Two groups set the standards of contemporary Black music in Peru. One was the seminal group Cumanana, founded by Nicomedes Santa Cruz and which disbanded in the ’70s, and the other is Perú Negro. In 1969, Ronaldo Campos was playing cajón in a Lima tourist restaurant. With encouragement from the restaurant proprietor, Campos adapted his repertoire to emphasize Black music, and Perú Negro was born. Soon after, Perú Negro won the grand prize at the Hispanoamerican Festival of Song and Dance in Buenos Aires, Argentina and overnight became a national treasure in Peru.
Partial credit for the performance evolution of Black Peruvian music goes to a Cuban drummer named Jesus “el Niño” Nicasio who performed in Peru in the early ’50s. El Niño and Campos played together in Cumanana, where they incorporated Cuban conga and bongó into Black Peruvian music. El Niño invented the first drum patterns used for this genre. (El Niño's son “Macario” later perfected these patterns as a member of Perú Negro and today el Niño's grandson “Macarito” continues the tradition as a member of the group.) Perú Negro’s adaptations took on their own form and are now accepted as a wholly Peruvian phenomenon.

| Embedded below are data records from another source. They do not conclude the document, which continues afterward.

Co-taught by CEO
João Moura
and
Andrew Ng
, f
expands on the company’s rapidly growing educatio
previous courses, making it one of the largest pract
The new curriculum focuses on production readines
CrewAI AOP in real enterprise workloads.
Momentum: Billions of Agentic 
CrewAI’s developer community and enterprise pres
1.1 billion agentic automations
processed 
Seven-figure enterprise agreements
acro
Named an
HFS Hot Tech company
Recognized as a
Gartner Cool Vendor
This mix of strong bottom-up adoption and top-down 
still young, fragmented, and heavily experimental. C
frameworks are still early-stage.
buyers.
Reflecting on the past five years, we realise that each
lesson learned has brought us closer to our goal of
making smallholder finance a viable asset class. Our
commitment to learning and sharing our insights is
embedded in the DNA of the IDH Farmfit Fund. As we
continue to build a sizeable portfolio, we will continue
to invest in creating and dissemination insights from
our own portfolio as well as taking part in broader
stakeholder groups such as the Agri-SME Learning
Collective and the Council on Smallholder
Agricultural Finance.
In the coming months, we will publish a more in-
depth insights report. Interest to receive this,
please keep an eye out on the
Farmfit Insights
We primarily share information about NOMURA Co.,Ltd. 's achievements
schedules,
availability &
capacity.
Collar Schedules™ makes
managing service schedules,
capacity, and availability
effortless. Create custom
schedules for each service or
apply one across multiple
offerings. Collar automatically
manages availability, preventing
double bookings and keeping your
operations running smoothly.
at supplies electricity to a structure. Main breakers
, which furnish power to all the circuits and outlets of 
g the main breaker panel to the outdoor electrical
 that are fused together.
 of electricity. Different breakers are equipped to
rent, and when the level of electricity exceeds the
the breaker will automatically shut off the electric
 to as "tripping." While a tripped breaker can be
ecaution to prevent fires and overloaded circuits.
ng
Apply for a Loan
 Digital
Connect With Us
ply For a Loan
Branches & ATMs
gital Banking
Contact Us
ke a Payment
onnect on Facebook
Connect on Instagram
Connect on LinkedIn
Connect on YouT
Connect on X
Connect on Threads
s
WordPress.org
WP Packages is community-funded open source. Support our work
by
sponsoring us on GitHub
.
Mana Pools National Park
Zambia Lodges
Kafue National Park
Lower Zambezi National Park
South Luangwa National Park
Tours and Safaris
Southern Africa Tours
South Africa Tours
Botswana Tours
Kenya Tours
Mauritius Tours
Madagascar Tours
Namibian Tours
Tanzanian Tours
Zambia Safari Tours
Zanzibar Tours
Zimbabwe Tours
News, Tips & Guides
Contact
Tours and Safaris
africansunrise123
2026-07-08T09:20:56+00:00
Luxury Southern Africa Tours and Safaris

Perú Negro’s ascent came at a time when a new revolutionary military government sought to gain popular support through the promotion of indigenous Peruvian folklore, writes Heidi Feldman in her forthcoming book, Black Rhythms of Peru: Staging Cultural Memory Through Music and Dance (Wesleyan University Press, 2005). “The collapse of the military revolution and its cultural policy in 1980,” continues Feldman, “compounded by evening blackouts and bombings during the Maoist guerrilla army Sendero Luminoso’s crusade of terror—put an end to much of Perú Negro’s local theatrical work in the 1980s. The company stopped performing in theaters and returned to its origins, entertaining tourists in restaurants and peñas (nightclubs).”
When Ronaldo Campos died in 2001, his son Rony took over Perú Negro’s direction. Under the younger Campos, the group is experiencing a revival. The latest repertoire features such innovations as the presence of a flute, now becoming integral to Black Peruvian music, and Cuban drums made Peruvian, such as the wooden batajón which is a cross between a cajón and a batá (double-headed Afro-Cuban drum). The group reinterprets standards and composes new songs. They also feature some dances they had stopped presenting due to the economic crisis of the ’80s & ’90s; like Son de Los Diablos, which requires intricate and costly costumes.
The diverse elements in Perú Negro’s repertoire reflect a complex history of Blacks in Peru. Villancico Negro compiles Christmas chants from the mostly Black districts of El Carmen and Chincha. The violin chords reflect a lamento Andino or Andean lament; a melancholic tuning that may “sound wrong” to those unfamiliar with the tradition. The dance Toro Mata mocks the minuets and waltzes that slaves observed while serving the parties of slave masters who danced pompously dressed in colonial ruffles. The stiff, almost military alignment of the dance imitates the opening of the minuet, but the dancers mock the rigidity and absence of natural grace required for this dance. They accentuate this difference in style with explosions of rhythm, corporal dexterity, and in subtle elegance. Cesar Calvo’s solemn poem De España embodies the paradoxical influence of the colonizers who brought both slavery and Christianity: “from Spain Christ arrived, but so did the master, and just like the master did with Christ, he took Blacks and crucified them…” While the paradox created tragedy, the hybrid of influences of Perú Negro has created music rich with profound rhythm, passion, and history.